Ucraina, embargo a petrolio russo: c’è il piano (soft) UE

Stop in sei mesi, l'annuncio della Presidente della Commissione Ursula von der Leyen: "Eliminare gradualmente il petrolio russo in modo ordinato"

Non si ferma il pressing dell’Unione europea su Mosca: annunciato il nuovo pacchetto, il sesto, di sanzioni alla Russia come risposta all’ invasione in Ucraina.

L’annuncio della von der Leyen

“Proponiamo un divieto del petrolio russo, un divieto totale d’importazione di tutto il petrolio russo, via mare e via oleodotto, greggio e raffinato. Lo ha detto la Presidente della Commissione Ue Ursula von der Leyen all’Europarlamento. “Ci assicureremo di eliminare gradualmente il petrolio russo in modo ordinato, in modo da permettere a noi e ai nostri partner di assicurare vie di approvvigionamento alternative e di ridurre al minimo l’impatto sui mercati globali. Questo è il motivo per cui elimineremo gradualmente il greggio russo entro sei mesi e i prodotti raffinati entro la fine dell’anno”, ha aggiunto. Dall’embargo esentate Slovacchia e Ungheria.

“Quando i leader si sono incontrati a Versailles, hanno concordato di eliminare gradualmente la nostra dipendenza dall’energia russa. Nell’ultimo pacchetto di sanzioni, abbiamo iniziato con il carbone. Ora stiamo affrontando la nostra dipendenza dal petrolio russo. Cerchiamo di essere chiari: non sarà facile. Alcuni Stati membri sono fortemente dipendenti dal petrolio russo. Ma dobbiamo semplicemente farlo”, ha detto la von der Leyen.

Petrolio, embargo totale in sei mesi

La sintesi della Commissione era attesa nella giornata di oggi, dopo gli incontri singoli con i 27 Stati tenuti nel fine settimana, per essere sottoposta agli ambasciatori Ue. E se Berlino attraverso il ministro per gli Affari economici Robert Habeck aveva fatto sapere che, pur parlando di un eventuale “carico pesante”, seppur locale, per l’economia tedesca “la Germania non è contraria a un embargo petrolifero alla Russia”, sulla linea opposta gli ungheresi, che avevano chiarito come “la propria posizione rispetto a qualsiasi embargo su petrolio e gas non è cambiata: non li sosteniamo”, ha detto il portavoce del governo, Zoltan Kovacs.

Il piano: Ungheria e Slovacchia esentate

Alla fine, dunque, deroghe mirate per gli stati più esposti alle forniture di Mosca, su tutti Ungheria e Slovacchia, accanto alle diverse azioni già annunciate le cui strategie andranno concretizzate prima del Consiglio Ue in programma a fine maggio.

Finanza russa isolata

Nuovi soggetti, intanto, entrano nella ‘black list‘. “Oggi escludiamo da Swift Sberbank, di gran lunga la più grande banca della Russia, e altre due grandi banche. Con questo, colpiamo le banche che sono cruciali per il sistema finanziario russo e la capacità di Putin di creare distruzione. Questo solidificherà il completo isolamento del settore finanziario russo dal sistema globale”, ha aggiunto. Nella lista dei sanzionati anche gli alti ufficiali militari e altre persone che hanno commesso crimini di guerra a Bucha e che sono responsabili dell’assedio di Mariupol.
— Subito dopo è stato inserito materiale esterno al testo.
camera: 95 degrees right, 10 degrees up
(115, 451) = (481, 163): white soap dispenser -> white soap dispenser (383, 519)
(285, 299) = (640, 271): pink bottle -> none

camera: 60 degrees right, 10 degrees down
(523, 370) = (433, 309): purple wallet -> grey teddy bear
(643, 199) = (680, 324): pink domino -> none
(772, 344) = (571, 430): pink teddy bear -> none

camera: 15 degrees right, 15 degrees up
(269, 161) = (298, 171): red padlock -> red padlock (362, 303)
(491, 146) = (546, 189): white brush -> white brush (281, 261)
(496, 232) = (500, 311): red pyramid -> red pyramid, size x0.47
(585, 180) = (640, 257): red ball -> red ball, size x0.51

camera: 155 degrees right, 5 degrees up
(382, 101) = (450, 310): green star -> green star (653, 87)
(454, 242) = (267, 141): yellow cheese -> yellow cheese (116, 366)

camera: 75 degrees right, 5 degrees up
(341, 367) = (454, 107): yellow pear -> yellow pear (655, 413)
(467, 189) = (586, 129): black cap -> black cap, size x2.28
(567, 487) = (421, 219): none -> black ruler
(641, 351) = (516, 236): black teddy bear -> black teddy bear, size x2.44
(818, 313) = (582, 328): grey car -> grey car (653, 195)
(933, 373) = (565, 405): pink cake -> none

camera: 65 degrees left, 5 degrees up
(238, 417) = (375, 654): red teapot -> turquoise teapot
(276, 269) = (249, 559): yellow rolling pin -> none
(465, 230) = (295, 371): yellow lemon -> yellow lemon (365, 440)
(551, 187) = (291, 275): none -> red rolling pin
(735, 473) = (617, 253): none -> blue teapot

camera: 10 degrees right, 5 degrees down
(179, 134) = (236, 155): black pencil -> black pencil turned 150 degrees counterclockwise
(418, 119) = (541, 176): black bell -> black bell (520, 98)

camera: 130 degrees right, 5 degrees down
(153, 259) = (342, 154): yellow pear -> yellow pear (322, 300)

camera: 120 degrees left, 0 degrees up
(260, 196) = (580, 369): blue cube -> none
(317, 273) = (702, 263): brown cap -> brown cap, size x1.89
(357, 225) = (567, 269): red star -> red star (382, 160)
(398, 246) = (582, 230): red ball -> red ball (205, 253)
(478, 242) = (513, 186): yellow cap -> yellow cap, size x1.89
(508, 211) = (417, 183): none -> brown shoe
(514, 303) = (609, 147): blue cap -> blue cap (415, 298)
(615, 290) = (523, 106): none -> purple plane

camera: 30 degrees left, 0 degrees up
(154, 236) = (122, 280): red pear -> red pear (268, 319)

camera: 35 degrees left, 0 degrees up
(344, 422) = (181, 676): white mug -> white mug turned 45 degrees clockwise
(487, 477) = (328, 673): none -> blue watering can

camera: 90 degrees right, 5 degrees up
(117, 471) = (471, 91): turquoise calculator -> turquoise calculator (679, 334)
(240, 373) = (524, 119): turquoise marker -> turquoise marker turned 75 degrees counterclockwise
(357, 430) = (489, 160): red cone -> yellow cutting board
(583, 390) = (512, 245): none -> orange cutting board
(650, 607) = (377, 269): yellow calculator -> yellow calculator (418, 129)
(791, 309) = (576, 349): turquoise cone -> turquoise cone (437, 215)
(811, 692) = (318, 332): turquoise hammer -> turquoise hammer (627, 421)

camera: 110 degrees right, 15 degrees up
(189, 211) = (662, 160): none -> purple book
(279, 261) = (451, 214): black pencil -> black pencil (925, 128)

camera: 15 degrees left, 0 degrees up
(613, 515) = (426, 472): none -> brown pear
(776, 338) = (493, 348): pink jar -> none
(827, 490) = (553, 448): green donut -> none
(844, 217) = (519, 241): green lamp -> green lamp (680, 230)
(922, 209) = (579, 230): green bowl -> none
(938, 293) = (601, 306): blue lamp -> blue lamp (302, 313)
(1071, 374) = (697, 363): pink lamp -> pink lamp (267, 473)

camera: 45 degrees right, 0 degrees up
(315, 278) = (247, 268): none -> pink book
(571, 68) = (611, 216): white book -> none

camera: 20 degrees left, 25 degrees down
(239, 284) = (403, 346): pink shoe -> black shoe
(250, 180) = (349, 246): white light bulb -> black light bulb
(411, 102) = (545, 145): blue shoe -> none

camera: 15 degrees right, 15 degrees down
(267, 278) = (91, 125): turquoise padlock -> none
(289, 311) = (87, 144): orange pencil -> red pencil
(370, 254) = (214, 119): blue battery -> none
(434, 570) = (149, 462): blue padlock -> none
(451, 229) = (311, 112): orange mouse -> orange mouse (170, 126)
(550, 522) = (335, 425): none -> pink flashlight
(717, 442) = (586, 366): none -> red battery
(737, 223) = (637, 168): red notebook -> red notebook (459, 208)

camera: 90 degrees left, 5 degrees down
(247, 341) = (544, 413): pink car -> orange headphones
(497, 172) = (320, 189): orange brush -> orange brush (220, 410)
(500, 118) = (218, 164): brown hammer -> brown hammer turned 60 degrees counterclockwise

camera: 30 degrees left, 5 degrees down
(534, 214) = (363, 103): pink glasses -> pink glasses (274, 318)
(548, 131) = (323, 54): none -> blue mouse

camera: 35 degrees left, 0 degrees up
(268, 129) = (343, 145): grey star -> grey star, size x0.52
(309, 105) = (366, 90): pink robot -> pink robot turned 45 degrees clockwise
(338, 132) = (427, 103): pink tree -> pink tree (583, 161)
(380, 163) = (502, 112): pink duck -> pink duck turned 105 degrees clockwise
Sistemata la questione petrolio, a Bruxelles ieri è stata la giornata del gas, con un consiglio straordinario dei ministri Ue dell’Energia convocato dalla presidenza francese dopo lo stop unilaterale delle forniture a Bulgaria e Polonia, per il rifiuto di assecondare la richiesta di pagamenti in rubli dalla Russia.

Al termine dei lavori, circa tre ore che secondo diverse fonti avrebbero visto un confronto disteso tra i responsabili delle politiche energetiche dei 27, la commissaria Ue all’Energia Kadri Simson ha ribadito che tutt’ora “la Commissione non ha informazioni circa Paesi o imprese private” che stiano pagando in rubli il gas russo o “vogliano farlo”.

 

La risposta di Putin

Intanto, ieri Il presidente russo Putin ha firmato un decreto con le nuove misure russe in risposta alle sanzioni. Il documento, spiega la Tass, contiene misure che hanno lo scopo di “proteggere gli interessi nazionali” della Russia e rappresentano “una ritorsione contro le azioni ostili di alcuni Stati e organizzazioni internazionali”. Vietato effettuare transazioni, concludere accordi, esportare beni e materie prime verso individui stranieri e società presenti nella lista nera che verrà stilata entro 10 giorni dal governo.